4. The Armenian Quarter is west of the Jewish, in the southwestern corner of the city. Its most prominent building is the Citadel of David (el Kabaa), an irregular, castellated edifice, containing a lofty tower. This may occupy the site of the castle built by David, where a Jebusite fortress had stood before, but the identification is not certain. Two other buildings in this quarter are named upon the panoramic view, the Church of St. James, and a seminary.
5. The Christian Quarter is in the northwestern part of the city, between the Jaffa and Damascus Gates, in the picture. Its most important locality is the Church of the Holy Sepulchre, where tradition has fixed the scenes of the crucifixion and resurrection. The church is a group of buildings, crowned with a dome, and erected at various periods. The Holy Sepulchre itself is a marble shrine within the cathedral, 26 feet long, by 18 broad, and 20 feet high. If the ancient wall can be certainly shown not to have been outside of this place, then the identity of the holy places may be deemed measurably sure, since the cross and the sepulchre were undoubtedly near the wall, but without it. Another place of interest is the Muristan, a ruined castle, which was the headquarters of the Knights Hospitallers during the Crusades.

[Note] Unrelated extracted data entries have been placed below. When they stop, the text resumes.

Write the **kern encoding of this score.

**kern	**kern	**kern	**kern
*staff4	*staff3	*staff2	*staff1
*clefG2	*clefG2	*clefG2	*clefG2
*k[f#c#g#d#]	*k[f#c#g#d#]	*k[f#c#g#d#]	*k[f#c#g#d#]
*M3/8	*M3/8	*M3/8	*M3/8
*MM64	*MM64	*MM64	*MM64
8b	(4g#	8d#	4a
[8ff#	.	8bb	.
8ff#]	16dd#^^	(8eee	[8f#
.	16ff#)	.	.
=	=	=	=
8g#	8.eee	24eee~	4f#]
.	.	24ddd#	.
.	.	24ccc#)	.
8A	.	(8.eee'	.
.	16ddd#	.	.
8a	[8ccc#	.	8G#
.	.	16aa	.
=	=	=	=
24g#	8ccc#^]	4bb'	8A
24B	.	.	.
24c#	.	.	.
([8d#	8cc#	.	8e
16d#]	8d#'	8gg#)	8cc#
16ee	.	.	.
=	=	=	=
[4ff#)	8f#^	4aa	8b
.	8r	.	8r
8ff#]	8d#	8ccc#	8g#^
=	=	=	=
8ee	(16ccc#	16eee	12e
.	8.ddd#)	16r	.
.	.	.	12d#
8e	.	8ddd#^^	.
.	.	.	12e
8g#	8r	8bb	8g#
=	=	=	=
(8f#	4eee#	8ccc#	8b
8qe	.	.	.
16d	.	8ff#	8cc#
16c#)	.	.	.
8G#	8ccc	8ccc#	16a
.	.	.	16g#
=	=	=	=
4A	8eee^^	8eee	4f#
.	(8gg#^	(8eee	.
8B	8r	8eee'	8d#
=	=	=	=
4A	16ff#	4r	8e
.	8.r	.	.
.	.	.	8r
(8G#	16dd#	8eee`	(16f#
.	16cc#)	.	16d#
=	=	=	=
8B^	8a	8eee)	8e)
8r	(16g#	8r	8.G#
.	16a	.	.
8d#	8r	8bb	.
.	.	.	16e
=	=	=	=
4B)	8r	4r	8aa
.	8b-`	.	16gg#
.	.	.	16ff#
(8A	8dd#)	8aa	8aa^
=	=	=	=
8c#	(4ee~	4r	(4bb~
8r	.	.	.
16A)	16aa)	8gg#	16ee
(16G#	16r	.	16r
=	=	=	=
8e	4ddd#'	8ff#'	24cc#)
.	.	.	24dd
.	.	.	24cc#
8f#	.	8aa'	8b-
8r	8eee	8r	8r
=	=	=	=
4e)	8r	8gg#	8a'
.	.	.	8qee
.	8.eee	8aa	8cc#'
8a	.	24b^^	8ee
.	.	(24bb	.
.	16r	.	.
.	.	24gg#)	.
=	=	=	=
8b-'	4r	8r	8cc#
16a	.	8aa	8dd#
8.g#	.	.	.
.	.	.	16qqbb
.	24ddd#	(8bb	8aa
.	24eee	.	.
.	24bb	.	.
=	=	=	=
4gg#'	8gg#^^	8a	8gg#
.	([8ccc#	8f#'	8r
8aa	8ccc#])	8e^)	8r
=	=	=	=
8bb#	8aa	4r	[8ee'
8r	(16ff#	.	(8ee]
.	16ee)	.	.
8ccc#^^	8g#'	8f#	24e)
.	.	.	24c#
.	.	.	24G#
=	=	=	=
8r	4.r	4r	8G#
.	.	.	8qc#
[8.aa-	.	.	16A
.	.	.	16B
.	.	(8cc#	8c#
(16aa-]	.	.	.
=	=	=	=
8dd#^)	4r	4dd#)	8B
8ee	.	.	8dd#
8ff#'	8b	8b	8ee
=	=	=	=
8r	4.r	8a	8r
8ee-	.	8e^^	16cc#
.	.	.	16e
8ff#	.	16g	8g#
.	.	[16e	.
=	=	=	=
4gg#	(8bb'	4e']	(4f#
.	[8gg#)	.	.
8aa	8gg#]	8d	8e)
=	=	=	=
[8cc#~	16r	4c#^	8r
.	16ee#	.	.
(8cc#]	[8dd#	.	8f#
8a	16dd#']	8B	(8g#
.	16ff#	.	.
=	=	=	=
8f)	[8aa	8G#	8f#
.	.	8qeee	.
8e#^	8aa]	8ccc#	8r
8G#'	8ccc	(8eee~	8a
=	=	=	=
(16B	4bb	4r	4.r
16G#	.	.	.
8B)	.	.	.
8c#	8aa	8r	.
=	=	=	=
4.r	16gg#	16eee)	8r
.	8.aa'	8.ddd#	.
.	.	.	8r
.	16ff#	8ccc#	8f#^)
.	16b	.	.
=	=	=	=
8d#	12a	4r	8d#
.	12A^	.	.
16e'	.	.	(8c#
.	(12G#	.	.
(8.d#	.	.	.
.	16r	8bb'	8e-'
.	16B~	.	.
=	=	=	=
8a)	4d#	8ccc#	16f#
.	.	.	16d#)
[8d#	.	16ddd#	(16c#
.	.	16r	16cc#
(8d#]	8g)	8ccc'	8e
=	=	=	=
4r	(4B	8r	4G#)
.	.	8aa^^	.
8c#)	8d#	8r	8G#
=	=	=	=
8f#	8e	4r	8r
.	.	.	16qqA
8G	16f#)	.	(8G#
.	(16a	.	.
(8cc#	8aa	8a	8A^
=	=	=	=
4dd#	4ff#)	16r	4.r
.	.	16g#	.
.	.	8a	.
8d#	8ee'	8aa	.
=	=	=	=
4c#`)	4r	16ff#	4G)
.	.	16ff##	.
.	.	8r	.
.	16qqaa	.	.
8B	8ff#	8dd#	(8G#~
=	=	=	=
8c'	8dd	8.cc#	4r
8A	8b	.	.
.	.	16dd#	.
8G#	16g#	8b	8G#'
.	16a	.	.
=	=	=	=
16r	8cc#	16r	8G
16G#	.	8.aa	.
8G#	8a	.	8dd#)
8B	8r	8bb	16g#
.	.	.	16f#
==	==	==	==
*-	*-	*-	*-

V. Fountains and Pools. Most of these are without the walls, and only one is shown in the picture. The identification of the ancient pools is not easy, and explorers are not agreed with regard to their position and modern name. 1.The Birket Mamilla, supposed by many to represent the Upper Pool of Gihon (2 Kings 18:17; Isa. 7:3), lies 2,000 feet west of the Jaffa Gate, and is now 240 feet long by 144 wide, but anciently much larger. 2. The Birket es Sultan, supposed to be the Lower Pool of Gihon, where Solomon was crowned (1 Kings 1:38), lies just outside the southwestern corner of the wall, in the Valley of Hinnom. It is narrow, but 500 feet long. 3. The Birket es Silwan, or Pool of Siloam (John 9:7), is in the Tyropœon Valley, near its junction with the Kedron Valley, just outside the limit of the picture, on the left. It is 52 feet long, and 18 wide. 4. The Birket el Hamra ("red pond") lies south of the Pool of Siloam, still further outside of the picture, and is larger, but now nearly filled up, and without water. Some think that this is the pool dug by Hezekiah. (2 Chron. 32:30.) 5. The spring En-rogel, called by Christians the Fountain of the Virgin, and by Moslems 'Ain Umm ed Deraj ("the spring the mother of steps," from the 28 steps leading down to it), is the only natural fountain near the city. It lies in the narrowest part of the Kedron Valley, opposite the stone Zoheleth. (1 Kings 1:9.) Its action is intermittent, rising and falling suddenly, sometimes oftener than once a day. From this fact, some have thought it to be the Pool of Bethesda. (John 5:2-9.) 6. But most of the explorers regard the Pool of Bethesda as identical with the Birket Israel, which may be found on the picture just within the eastern (foreground) wall, between the gate of St. Stephen and the northern wall of the Temple Enclosure, just behind the little domed building by the wall, to the left of St. Stephen's Gate. This is 360 feet long, by 120 feet wide, and 80 feet deep, but half filled with rubbish. 7. The Birket Hamman ("Pool of the Bath"), generally known as the Pool of Hezekiah, is within the wall, adjoining the Muristan on the west, and hidden by it in the picture. It is supplied with water by an underground conduit, from the Birket Mamilla. 8. To this list we might add the vast covered reservoirs under the Temple, on Mount Moriah. These aggregated in their capacity five million gallons, and furnished an abundant supply of water for the Temple services.
VI. Outside the Walls. Some of the important places without the wall have been already noticed. The Tomb of David (traditional) is on Mount Zion, near the Gate of Zion; and just a little to the left of it, where several small domes are seen, is the Cœnaculum, or traditional place where the Last Supper was held. Mount Zion is now, fulfilling prophecy, "a plowed field," and has but few buildings. On nearly all sides of the city, outside the wall, are Moslem graves. Northwest of the city, toward the Russian Colony, is the place where the Assyrian messengers encamped in the time of Hezekiah. (2 Kings 18.)